I’ve watched every episode of Trek, to save you from having to do so. No one needs to watch all of the episodes of TOS. In fact, most of Season 3 can be safely skipped. If you’re a Cliffs Notes type of person and just want to get the essence of the series, I’d recommend watching these ten episodes.
“The City on the Edge of Forever” — The original Harlan Ellison teleplay won a Hugo Award. The finished product wasn’t bad either. A time travel episode featuring the iconic line of dialogue: “Edith Keeler must die.” This is my favorite episode of Trek, period.
“The Menagerie, Parts 1 & 2” — I’m counting this as a single episode even though it’s usually shown as two. This episode includes the original pilot episode with Captain Christopher Pike. But the wraparound TOS story used as a framing device is also well-done. This one was going to be on the list even before Anson Mount showed up as Capt. Pike on Star Trek: Discovery.
“Space Seed” — Ricard Montalban chewing up the scenery and showing off his pecs.

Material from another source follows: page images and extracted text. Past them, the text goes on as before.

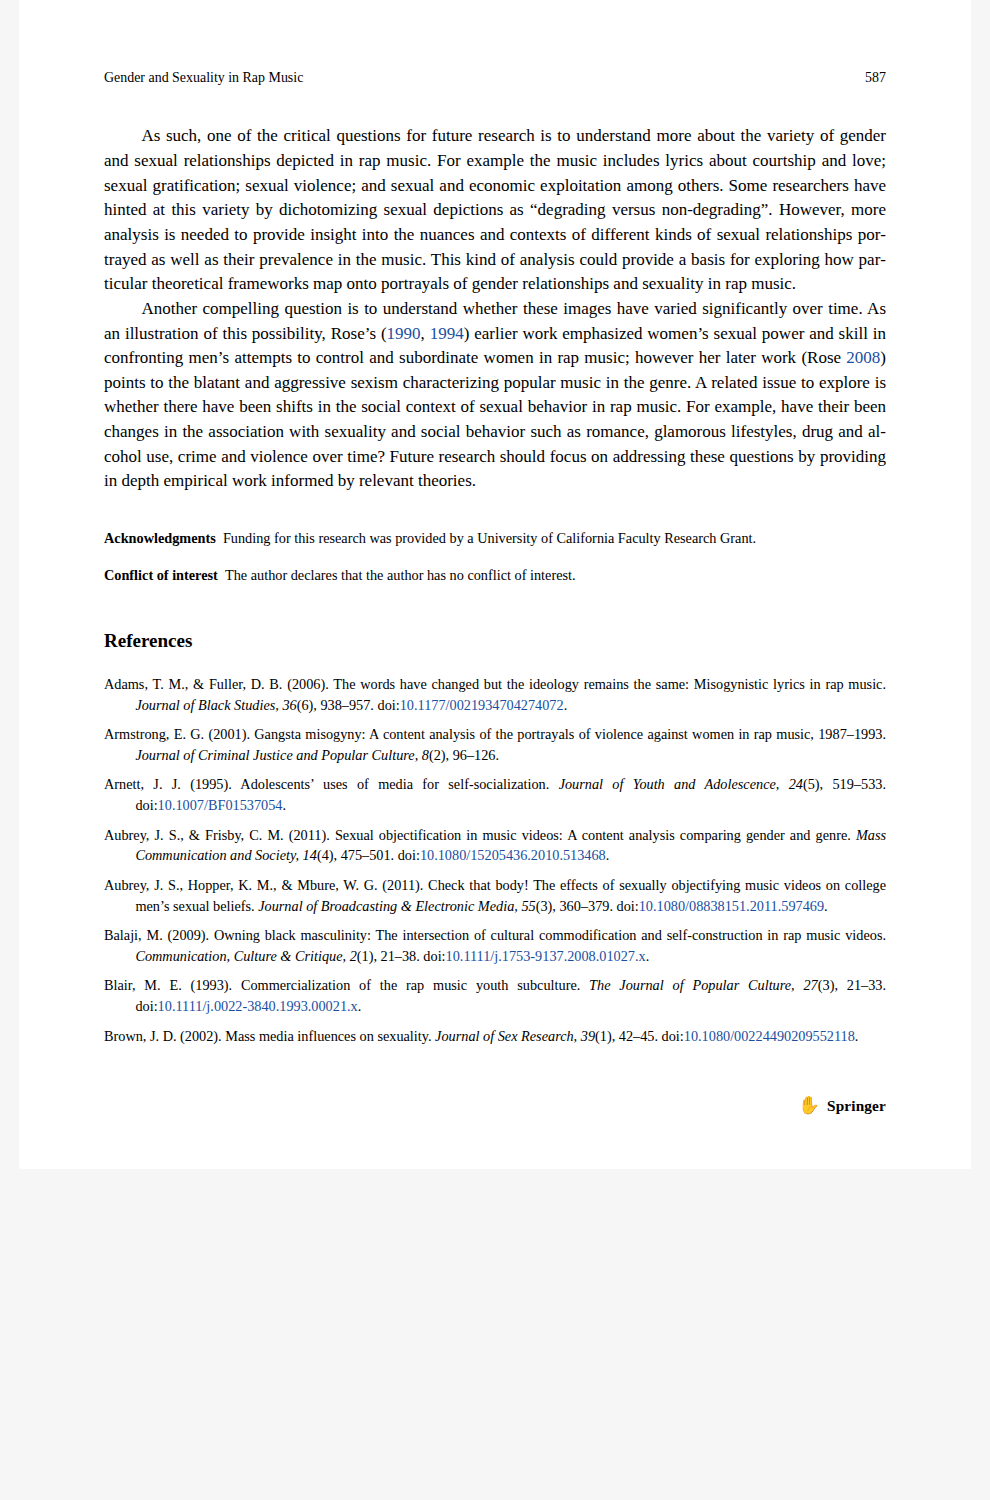Gender and Sexuality in Rap Music 587
As such, one of the critical questions for future research is to understand more about the variety of gender and sexual relationships depicted in rap music. For example the music includes lyrics about courtship and love; sexual gratification; sexual violence; and sexual and economic exploitation among others. Some researchers have hinted at this variety by dichotomizing sexual depictions as “degrading versus non-degrading”. However, more analysis is needed to provide insight into the nuances and contexts of different kinds of sexual relationships portrayed as well as their prevalence in the music. This kind of analysis could provide a basis for exploring how particular theoretical frameworks map onto portrayals of gender relationships and sexuality in rap music.
Another compelling question is to understand whether these images have varied significantly over time. As an illustration of this possibility, Rose’s (1990, 1994) earlier work emphasized women’s sexual power and skill in confronting men’s attempts to control and subordinate women in rap music; however her later work (Rose 2008) points to the blatant and aggressive sexism characterizing popular music in the genre. A related issue to explore is whether there have been shifts in the social context of sexual behavior in rap music. For example, have their been changes in the association with sexuality and social behavior such as romance, glamorous lifestyles, drug and alcohol use, crime and violence over time? Future research should focus on addressing these questions by providing in depth empirical work informed by relevant theories.
Acknowledgments Funding for this research was provided by a University of California Faculty Research Grant.
Conflict of interest The author declares that the author has no conflict of interest.
References
Adams, T. M., & Fuller, D. B. (2006). The words have changed but the ideology remains the same: Misogynistic lyrics in rap music. Journal of Black Studies, 36(6), 938–957. doi:10.1177/0021934704274072.
Armstrong, E. G. (2001). Gangsta misogyny: A content analysis of the portrayals of violence against women in rap music, 1987–1993. Journal of Criminal Justice and Popular Culture, 8(2), 96–126.
Arnett, J. J. (1995). Adolescents’ uses of media for self-socialization. Journal of Youth and Adolescence, 24(5), 519–533. doi:10.1007/BF01537054.
Aubrey, J. S., & Frisby, C. M. (2011). Sexual objectification in music videos: A content analysis comparing gender and genre. Mass Communication and Society, 14(4), 475–501. doi:10.1080/15205436.2010.513468.
Aubrey, J. S., Hopper, K. M., & Mbure, W. G. (2011). Check that body! The effects of sexually objectifying music videos on college men’s sexual beliefs. Journal of Broadcasting & Electronic Media, 55(3), 360–379. doi:10.1080/08838151.2011.597469.
Balaji, M. (2009). Owning black masculinity: The intersection of cultural commodification and self-construction in rap music videos. Communication, Culture & Critique, 2(1), 21–38. doi:10.1111/j.1753-9137.2008.01027.x.
Blair, M. E. (1993). Commercialization of the rap music youth subculture. The Journal of Popular Culture, 27(3), 21–33. doi:10.1111/j.0022-3840.1993.00021.x.
Brown, J. D. (2002). Mass media influences on sexuality. Journal of Sex Research, 39(1), 42–45. doi:10.1080/00224490209552118.
✋ Springer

This deserved to be made into a feature-length Trek movie.
“Mirror Mirror” — This is the one that introduced the Mirror Universe and the Terran Empire, which continued to be a thing through all of the series including the current one.

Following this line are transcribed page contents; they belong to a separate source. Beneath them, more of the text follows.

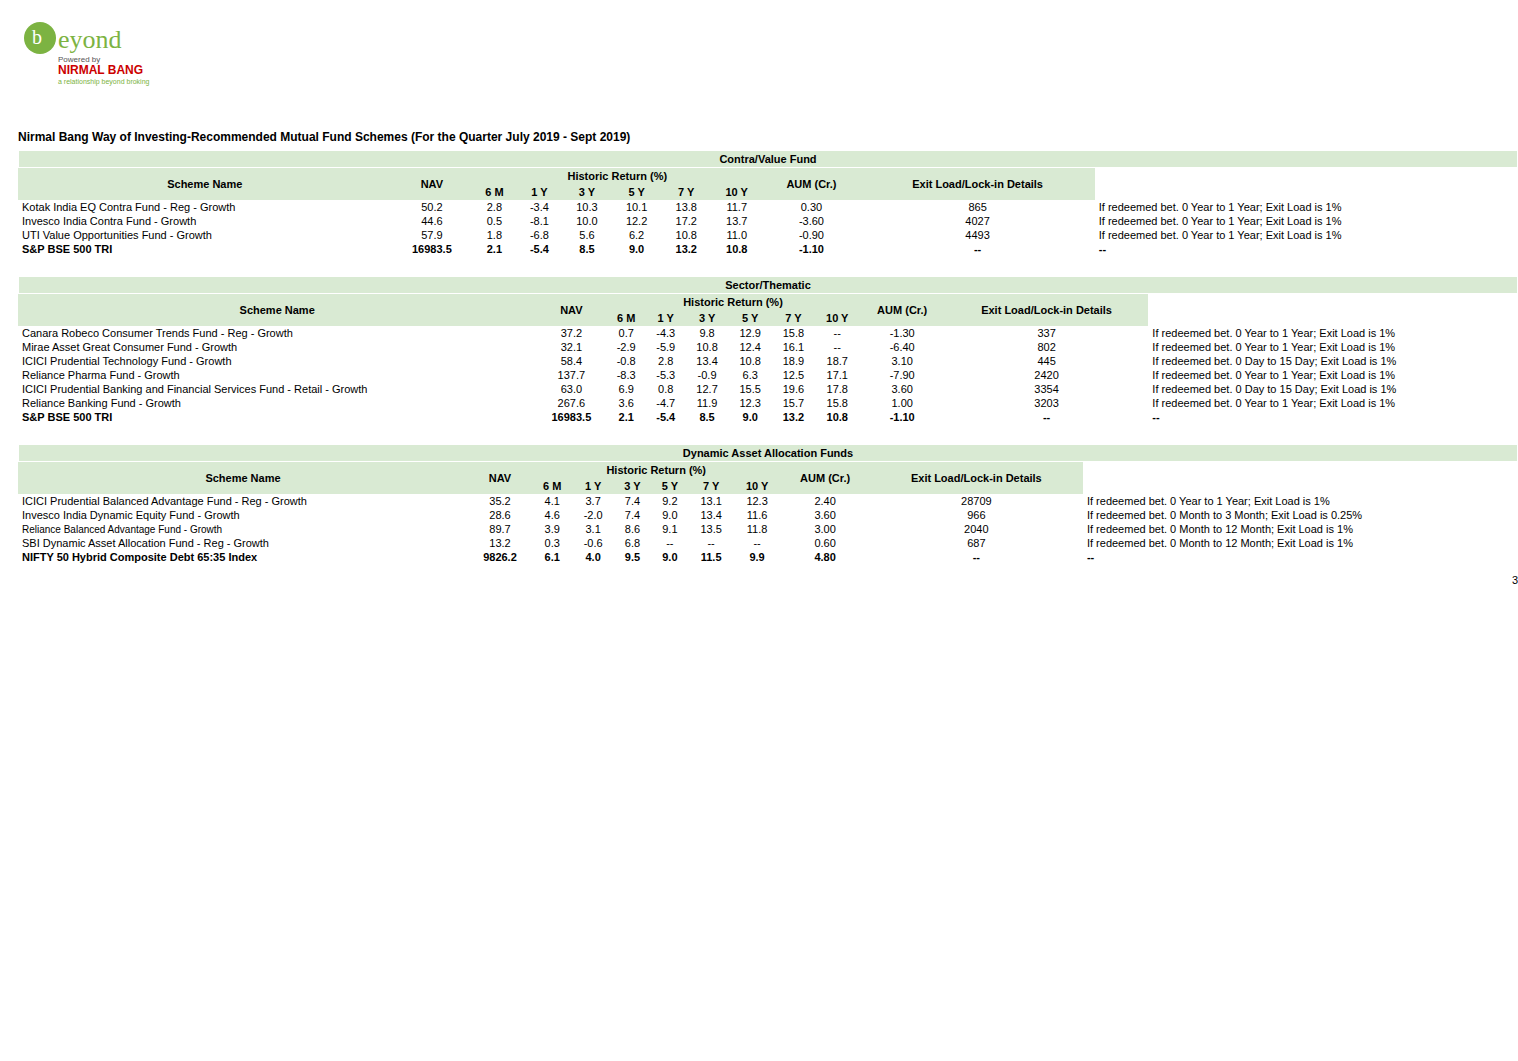b eyond Powered by NIRMAL BANG a relationship beyond broking
Nirmal Bang Way of Investing-Recommended Mutual Fund Schemes (For the Quarter July 2019 - Sept 2019)
Contra/Value Fund
| Scheme Name | NAV | Historic Return (%) | AUM (Cr.) | Exit Load/Lock-in Details |
| --- | --- | --- | --- | --- |
| 6 M | 1 Y | 3 Y | 5 Y | 7 Y | 10 Y |
| Kotak India EQ Contra Fund - Reg - Growth | 50.2 | 2.8 | -3.4 | 10.3 | 10.1 | 13.8 | 11.7 | 0.30 | 865 | If redeemed bet. 0 Year to 1 Year; Exit Load is 1% |
| Invesco India Contra Fund - Growth | 44.6 | 0.5 | -8.1 | 10.0 | 12.2 | 17.2 | 13.7 | -3.60 | 4027 | If redeemed bet. 0 Year to 1 Year; Exit Load is 1% |
| UTI Value Opportunities Fund - Growth | 57.9 | 1.8 | -6.8 | 5.6 | 6.2 | 10.8 | 11.0 | -0.90 | 4493 | If redeemed bet. 0 Year to 1 Year; Exit Load is 1% |
| S&P BSE 500 TRI | 16983.5 | 2.1 | -5.4 | 8.5 | 9.0 | 13.2 | 10.8 | -1.10 | -- | -- |
Sector/Thematic
| Scheme Name | NAV | Historic Return (%) | AUM (Cr.) | Exit Load/Lock-in Details |
| --- | --- | --- | --- | --- |
| 6 M | 1 Y | 3 Y | 5 Y | 7 Y | 10 Y |
| Canara Robeco Consumer Trends Fund - Reg - Growth | 37.2 | 0.7 | -4.3 | 9.8 | 12.9 | 15.8 | -- | -1.30 | 337 | If redeemed bet. 0 Year to 1 Year; Exit Load is 1% |
| Mirae Asset Great Consumer Fund - Growth | 32.1 | -2.9 | -5.9 | 10.8 | 12.4 | 16.1 | -- | -6.40 | 802 | If redeemed bet. 0 Year to 1 Year; Exit Load is 1% |
| ICICI Prudential Technology Fund - Growth | 58.4 | -0.8 | 2.8 | 13.4 | 10.8 | 18.9 | 18.7 | 3.10 | 445 | If redeemed bet. 0 Day to 15 Day; Exit Load is 1% |
| Reliance Pharma Fund - Growth | 137.7 | -8.3 | -5.3 | -0.9 | 6.3 | 12.5 | 17.1 | -7.90 | 2420 | If redeemed bet. 0 Year to 1 Year; Exit Load is 1% |
| ICICI Prudential Banking and Financial Services Fund - Retail - Growth | 63.0 | 6.9 | 0.8 | 12.7 | 15.5 | 19.6 | 17.8 | 3.60 | 3354 | If redeemed bet. 0 Day to 15 Day; Exit Load is 1% |
| Reliance Banking Fund - Growth | 267.6 | 3.6 | -4.7 | 11.9 | 12.3 | 15.7 | 15.8 | 1.00 | 3203 | If redeemed bet. 0 Year to 1 Year; Exit Load is 1% |
| S&P BSE 500 TRI | 16983.5 | 2.1 | -5.4 | 8.5 | 9.0 | 13.2 | 10.8 | -1.10 | -- | -- |
Dynamic Asset Allocation Funds
| Scheme Name | NAV | Historic Return (%) | AUM (Cr.) | Exit Load/Lock-in Details |
| --- | --- | --- | --- | --- |
| 6 M | 1 Y | 3 Y | 5 Y | 7 Y | 10 Y |
| ICICI Prudential Balanced Advantage Fund - Reg - Growth | 35.2 | 4.1 | 3.7 | 7.4 | 9.2 | 13.1 | 12.3 | 2.40 | 28709 | If redeemed bet. 0 Year to 1 Year; Exit Load is 1% |
| Invesco India Dynamic Equity Fund - Growth | 28.6 | 4.6 | -2.0 | 7.4 | 9.0 | 13.4 | 11.6 | 3.60 | 966 | If redeemed bet. 0 Month to 3 Month; Exit Load is 0.25% |
| Reliance Balanced Advantage Fund - Growth | 89.7 | 3.9 | 3.1 | 8.6 | 9.1 | 13.5 | 11.8 | 3.00 | 2040 | If redeemed bet. 0 Month to 12 Month; Exit Load is 1% |
| SBI Dynamic Asset Allocation Fund - Reg - Growth | 13.2 | 0.3 | -0.6 | 6.8 | -- | -- | -- | 0.60 | 687 | If redeemed bet. 0 Month to 12 Month; Exit Load is 1% |
| NIFTY 50 Hybrid Composite Debt 65:35 Index | 9826.2 | 6.1 | 4.0 | 9.5 | 9.0 | 11.5 | 9.9 | 4.80 | -- | -- |
3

“Balance of Terror” — This featured a tense submarine warfare sequence between Kirk and the Romulan Commander, played by future-Sarek, actor Mark Lenard. The unnamed Romulan Commander (who is often called “Keras,” which is “Sarek” spelled backwards) revealed that Star Trek enemies can display honor as well.
“The Galileo Seven” — This season-one episode demonstrates a lot of character growth in Spock, who is, of course, our favorite character from the original series. In this story, he shows true leadership in the face of adversity. And, we get our first close look at a shuttle, which will become a Trek staple.
“Amok Time” — Pon’farr, and Vulcan, and a Kirk and Spock battle to the death. For Vulcans, apparently, killing your best friend is the equivalent to a human cold shower.
“The Trouble with Tribbles” — A genuinely funny episode that also has a high stakes exciting story at its heart.
“Patterns of Force” — Everyone who knows me knows I hate Nazi Trek episodes. Except for this one: the first. McCoy especially makes a convincing Nazi.
“Journey to Babel” — The first appearance of Sarek, as played by Mark Lenard, and the antennaed, blue-skinned Andorians. It establishes the father-son dynamic between Sarek and Spock that continues even to present-day Star Trek. Plus, it includes a gripping central mystery.
Your mileage may vary in choosing your Essential Trek episodes, of course. For me, only the last two involved any internal debate; the first eight were a lock. It is no accident that none of these came from the final season.